### EXTRACTED RECORDS:
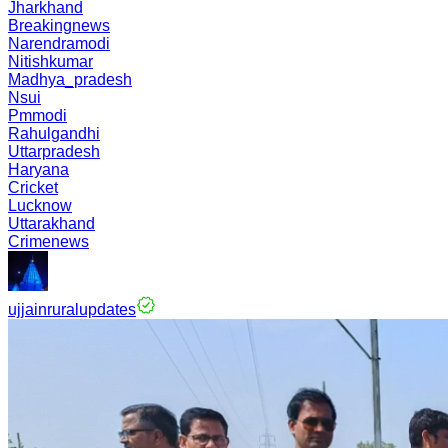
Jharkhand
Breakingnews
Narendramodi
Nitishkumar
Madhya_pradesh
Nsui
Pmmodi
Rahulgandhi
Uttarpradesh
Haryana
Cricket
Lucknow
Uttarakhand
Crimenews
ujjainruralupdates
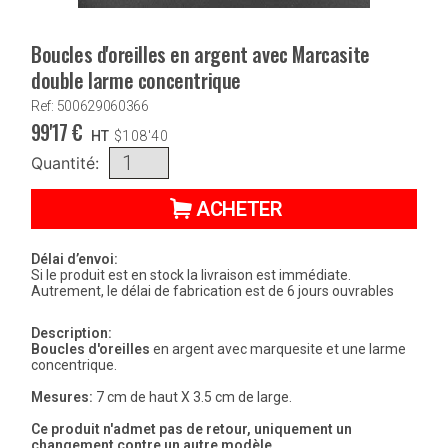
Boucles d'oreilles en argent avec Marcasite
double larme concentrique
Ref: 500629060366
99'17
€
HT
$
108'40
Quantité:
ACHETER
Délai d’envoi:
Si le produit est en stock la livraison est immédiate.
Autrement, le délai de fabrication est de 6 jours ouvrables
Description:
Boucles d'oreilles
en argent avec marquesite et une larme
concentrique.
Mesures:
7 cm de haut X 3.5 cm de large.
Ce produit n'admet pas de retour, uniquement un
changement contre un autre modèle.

---

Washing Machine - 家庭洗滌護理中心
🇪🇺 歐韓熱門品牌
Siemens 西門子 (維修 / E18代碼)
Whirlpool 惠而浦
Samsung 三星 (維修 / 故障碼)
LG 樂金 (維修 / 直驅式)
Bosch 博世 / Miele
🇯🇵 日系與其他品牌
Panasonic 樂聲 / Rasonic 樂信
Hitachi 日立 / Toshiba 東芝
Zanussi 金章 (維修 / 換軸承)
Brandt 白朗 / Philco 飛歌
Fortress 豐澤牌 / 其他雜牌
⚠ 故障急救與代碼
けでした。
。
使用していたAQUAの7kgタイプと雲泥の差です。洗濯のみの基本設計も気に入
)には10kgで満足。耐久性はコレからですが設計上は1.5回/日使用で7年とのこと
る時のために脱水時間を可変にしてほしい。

### ACTIVITY:
Pick out, from the lines above, every one that contains the string "produit".

### EXERCISE ANSWER:
Si le produit est en stock la livraison est immédiate.
Ce produit n'admet pas de retour, uniquement un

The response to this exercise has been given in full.